Еще через несколько часов Йонас изменил свое мнение. Хиоб не сможет предпринять никаких действий – он, как и Йонас, втиснут в узкую капсулу, где едва ли сможет пошевелить кончиками пальцев. Эта неподвижность и одиночество должны быть для него очень тягостны. Рациональная часть разума Йонаса хорошо сознавала, что именно его собственный страх одиночества сейчас диктует решения, и тем не менее он активировал рацию.
– Хиоб, алло, Хиоб, это говорит Йонас. Пожалуйста, ответь!
В наушниках раздавался только треск помех.
– Хиоб, алло, Хиоб!
Никакого ответа. «Возможно, он все же слышит меня, – подумал Йонас. – И вряд ли он рад услышать мой голос».
– Хиоб, послушай! Ты напрасно ждешь корабль. Де Грасс, радист со станции, обманул тебя. Никто не слышал твой вызов. Никто не придет к тебе на помощь.

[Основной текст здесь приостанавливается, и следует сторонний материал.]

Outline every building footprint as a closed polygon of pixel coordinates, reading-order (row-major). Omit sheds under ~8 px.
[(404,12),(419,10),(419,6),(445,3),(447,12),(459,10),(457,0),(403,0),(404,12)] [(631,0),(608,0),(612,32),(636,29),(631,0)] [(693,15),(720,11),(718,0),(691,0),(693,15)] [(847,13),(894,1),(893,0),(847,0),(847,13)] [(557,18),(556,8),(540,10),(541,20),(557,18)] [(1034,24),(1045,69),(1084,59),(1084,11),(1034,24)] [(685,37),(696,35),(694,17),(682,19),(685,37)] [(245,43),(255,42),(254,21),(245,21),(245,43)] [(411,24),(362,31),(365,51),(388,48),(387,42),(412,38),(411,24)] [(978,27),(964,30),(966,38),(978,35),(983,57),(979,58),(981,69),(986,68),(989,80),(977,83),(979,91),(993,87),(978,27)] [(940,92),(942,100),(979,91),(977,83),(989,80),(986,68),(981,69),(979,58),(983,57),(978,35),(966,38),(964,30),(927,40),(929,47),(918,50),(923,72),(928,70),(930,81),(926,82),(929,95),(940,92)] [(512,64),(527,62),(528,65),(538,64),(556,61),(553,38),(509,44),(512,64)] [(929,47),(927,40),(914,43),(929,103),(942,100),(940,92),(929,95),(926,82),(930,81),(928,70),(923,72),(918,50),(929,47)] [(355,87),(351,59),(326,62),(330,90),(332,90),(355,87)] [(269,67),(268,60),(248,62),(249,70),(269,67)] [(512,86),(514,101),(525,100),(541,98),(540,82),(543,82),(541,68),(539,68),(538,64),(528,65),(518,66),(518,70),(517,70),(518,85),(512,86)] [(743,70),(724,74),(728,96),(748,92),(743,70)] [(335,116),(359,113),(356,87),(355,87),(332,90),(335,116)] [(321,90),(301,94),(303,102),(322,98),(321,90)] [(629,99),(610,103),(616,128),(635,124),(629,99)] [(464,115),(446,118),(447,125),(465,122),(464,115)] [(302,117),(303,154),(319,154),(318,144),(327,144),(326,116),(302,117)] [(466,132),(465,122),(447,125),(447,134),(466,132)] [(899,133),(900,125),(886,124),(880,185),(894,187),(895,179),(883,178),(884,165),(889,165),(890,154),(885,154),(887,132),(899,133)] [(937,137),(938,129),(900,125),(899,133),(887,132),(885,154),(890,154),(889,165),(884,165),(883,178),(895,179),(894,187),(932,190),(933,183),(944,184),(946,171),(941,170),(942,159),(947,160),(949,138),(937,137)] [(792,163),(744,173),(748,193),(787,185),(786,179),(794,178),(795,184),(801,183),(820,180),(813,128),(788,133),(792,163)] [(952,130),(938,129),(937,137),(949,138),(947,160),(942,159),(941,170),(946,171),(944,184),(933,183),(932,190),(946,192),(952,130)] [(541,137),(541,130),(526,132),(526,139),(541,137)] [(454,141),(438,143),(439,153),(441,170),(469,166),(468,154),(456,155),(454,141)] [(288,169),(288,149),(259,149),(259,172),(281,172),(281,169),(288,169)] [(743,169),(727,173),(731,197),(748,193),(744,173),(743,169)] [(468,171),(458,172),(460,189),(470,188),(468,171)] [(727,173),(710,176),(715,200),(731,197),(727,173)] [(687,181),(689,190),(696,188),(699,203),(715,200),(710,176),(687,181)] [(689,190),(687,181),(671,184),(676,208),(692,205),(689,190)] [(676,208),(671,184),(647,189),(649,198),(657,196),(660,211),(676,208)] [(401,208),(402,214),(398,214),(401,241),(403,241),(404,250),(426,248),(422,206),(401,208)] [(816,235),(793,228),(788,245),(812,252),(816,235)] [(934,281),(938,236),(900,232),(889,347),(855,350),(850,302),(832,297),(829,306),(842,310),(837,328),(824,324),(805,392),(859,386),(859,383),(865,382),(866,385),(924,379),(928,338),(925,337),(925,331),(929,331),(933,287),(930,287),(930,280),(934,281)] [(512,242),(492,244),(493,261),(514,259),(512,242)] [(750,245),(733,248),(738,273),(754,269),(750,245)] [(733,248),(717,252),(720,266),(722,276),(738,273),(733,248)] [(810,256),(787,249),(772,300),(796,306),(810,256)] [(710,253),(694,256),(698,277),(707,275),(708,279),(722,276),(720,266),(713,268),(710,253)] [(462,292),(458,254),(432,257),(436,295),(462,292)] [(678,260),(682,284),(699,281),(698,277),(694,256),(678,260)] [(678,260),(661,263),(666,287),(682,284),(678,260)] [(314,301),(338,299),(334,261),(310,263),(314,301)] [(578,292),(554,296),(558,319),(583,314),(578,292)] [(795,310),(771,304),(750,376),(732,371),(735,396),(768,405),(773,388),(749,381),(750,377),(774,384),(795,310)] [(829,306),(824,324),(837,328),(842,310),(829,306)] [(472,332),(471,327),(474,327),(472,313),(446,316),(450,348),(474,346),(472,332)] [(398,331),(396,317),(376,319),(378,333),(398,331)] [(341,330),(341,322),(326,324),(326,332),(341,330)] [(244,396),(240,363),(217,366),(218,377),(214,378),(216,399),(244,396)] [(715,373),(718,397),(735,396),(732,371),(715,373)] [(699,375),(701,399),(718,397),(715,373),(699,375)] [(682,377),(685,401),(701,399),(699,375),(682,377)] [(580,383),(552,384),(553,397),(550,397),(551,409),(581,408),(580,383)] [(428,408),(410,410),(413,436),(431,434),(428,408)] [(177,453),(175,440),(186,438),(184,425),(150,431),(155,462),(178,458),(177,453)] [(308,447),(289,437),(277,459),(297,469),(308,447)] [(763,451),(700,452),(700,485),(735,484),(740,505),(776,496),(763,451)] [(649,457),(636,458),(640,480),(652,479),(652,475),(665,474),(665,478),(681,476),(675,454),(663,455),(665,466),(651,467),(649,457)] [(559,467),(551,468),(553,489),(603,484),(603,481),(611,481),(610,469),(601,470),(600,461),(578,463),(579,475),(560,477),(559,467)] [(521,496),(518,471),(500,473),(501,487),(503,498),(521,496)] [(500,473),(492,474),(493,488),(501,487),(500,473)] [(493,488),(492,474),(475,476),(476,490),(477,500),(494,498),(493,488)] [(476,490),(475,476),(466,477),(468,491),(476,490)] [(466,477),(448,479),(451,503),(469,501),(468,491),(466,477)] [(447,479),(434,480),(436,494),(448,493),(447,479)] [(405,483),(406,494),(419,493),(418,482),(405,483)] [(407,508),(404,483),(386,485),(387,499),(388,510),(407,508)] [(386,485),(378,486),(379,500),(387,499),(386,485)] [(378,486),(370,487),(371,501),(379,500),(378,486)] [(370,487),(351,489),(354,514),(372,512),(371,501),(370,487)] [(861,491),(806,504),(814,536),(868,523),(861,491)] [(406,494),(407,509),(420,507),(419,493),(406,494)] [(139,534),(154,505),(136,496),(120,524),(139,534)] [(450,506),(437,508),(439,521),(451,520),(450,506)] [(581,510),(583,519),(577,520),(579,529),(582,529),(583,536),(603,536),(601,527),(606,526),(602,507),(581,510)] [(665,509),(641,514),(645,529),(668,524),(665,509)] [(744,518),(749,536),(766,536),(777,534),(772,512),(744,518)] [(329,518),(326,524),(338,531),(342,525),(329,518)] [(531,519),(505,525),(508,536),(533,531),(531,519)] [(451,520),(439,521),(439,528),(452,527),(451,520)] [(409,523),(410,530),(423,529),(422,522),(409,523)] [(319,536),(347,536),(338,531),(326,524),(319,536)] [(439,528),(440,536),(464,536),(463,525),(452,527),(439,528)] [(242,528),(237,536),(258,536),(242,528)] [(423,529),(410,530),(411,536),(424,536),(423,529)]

На этот раз в треске помех послышался человеческий голос:
– Не пытайся сбить меня с толку!
Это был голос его врага, человека, с которым он боролся на протяжении всей жизни. Но одновременно это был голос единственного человека, с которым он мог разделить сейчас пустоту и безмолвие космоса.
– У меня нет причины лгать тебе. Я знаю, что сейчас ты ничего не можешь сделать. Через 24 часа, когда ресурсы скафандра будут исчерпаны, тебе придет конец.
– Но в таком случае почему ты последовал за мной?
– Я должен доставить тебя на Землю целым и невредимым.
– И ради этого ты готов рисковать своей жизнью? Для тебя так важна месть?
– Не месть, – возразил Йонас. – Справедливость.
И все же в глубине души он не мог ответить на вопрос, действительно ли он рискует своей жизнью потому, что хочет, чтобы Хиоб понес справедливое наказание? Скорее всего – нет. Скорее всего, сейчас самое важное для него – спасти человека, обреченного на смерть. Но об этом он промолчал.
На этот раз Хиоб вышел на связь первым:
– Ты забываешь об еще одной возможности…
– О какой возможности?
– О возможности изменить ситуацию.
Этот тон не понравился Йонасу.
– Надеюсь, ты не собираешься делать никаких глупостей? – спокойно спросил он.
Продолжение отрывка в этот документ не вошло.